Suspicion and conjecture do not take the place of evidence: Rosenthal's Estate, 339 Pa. 488, 15 A.2d 370; Sellers Co. v. Clarke-Harrison, Inc., 354 Pa. 109, 46 A.2d 497; Lasky v. Paprocki et ux., 363 Pa. 50, 68 A.2d 593.
We have present, therefore, three attesting witnesses testifying to the fact that they saw decedent sign the questioned paper, buttressed by the opinion testimony of an expert and five lay witnesses as to the genuineness of the signature. Against this is the opinion testimony of an expert and three lay witnesses.

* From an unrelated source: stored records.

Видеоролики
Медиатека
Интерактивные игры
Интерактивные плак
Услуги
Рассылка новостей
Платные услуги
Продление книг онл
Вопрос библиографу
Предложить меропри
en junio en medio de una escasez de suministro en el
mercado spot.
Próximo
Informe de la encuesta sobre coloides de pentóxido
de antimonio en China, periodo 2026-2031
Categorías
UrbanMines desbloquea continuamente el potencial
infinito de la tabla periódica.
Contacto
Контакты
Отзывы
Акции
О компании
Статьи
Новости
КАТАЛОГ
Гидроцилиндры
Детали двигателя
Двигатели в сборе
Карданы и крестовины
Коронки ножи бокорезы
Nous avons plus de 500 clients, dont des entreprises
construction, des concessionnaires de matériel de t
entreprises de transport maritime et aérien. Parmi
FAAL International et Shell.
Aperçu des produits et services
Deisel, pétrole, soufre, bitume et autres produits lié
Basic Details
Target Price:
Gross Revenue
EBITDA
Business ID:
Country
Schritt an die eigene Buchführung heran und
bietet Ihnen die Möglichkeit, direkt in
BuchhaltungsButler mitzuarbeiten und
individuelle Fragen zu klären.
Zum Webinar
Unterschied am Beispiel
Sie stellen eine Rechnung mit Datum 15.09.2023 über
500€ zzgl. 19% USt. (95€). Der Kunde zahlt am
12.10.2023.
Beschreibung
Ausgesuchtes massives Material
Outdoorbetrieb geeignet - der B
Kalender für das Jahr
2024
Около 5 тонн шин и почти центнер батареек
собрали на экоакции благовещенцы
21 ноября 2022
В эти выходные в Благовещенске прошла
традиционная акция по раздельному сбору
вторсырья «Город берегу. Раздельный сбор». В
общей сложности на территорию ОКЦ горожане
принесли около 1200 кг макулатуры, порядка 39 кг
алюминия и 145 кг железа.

We have recently reviewed the weight to be given opinion testimony against factual testimony in cases of forgery: see Peterman Will, 367 Pa. 302, 80 A.2d 792. We said: "We agree that the opinion testimony of a handwriting expert, standing alone, is insufficient to overcome direct and positive factual evidence of the two subscribing witnesses: Porter's Estate, 341 Pa. 476, 19 A.2d 731."
The philosophy of the doctrine that opinion testimony alone will not overthrow testimony of actual fact is well expressed by Mr. Chief Justice DREW in Ray, to use, v. Philadelphia, 344 Pa. 439, 441, 442, 25 A.2d 145: "An opinion is only that; it creates no fact. It is what someone thinks about something, and the thought may be precisely accurate or totally inaccurate, and yet represent the absolutely honest conviction of the person who expresses it. Because of this, opinion evidence is generally considered of a low grade, and not entitled to much weight against positive testimony of actual facts. There is a great difference between factual and opinion testimony. In the one the witness testifies to the fact and certifies that what he says of it is true. In the other, he only testifies to his opinion that such a thing is true, and certifies only to his integrity of belief. He says he believes his opinion to be correct, but he does not warrant it to be true, and does not pretend that he cannot be mistaken."
As the opinion evidence of contestants, standing alone, does not overcome the factual and unimpeached testimony of the three attesting witnesses (also supported by opinion evidence), proof of the forgery of testatrix's signature to the questioned writing has not been established.
Appellants rely upon Lare Will, 352 Pa. 323, 42 A.2d 801. But in that case there was no testimony of the fact of execution. An issue was there granted because the opinion evidence, as well as other evidence, was conflicting. The question in that case was whether a hearing judge could refuse an issue because he did not believe one side or the other and thus become a finder of fact. This Court held he could not. In Young Estate, 347 Pa. 457, 32 A.2d 901, the evidence of subscribing witnesses was impeached because in addition to expert opinion testimony of forgery there was direct and positive proof of actual fraud.
Decree affirmed at appellants' cost.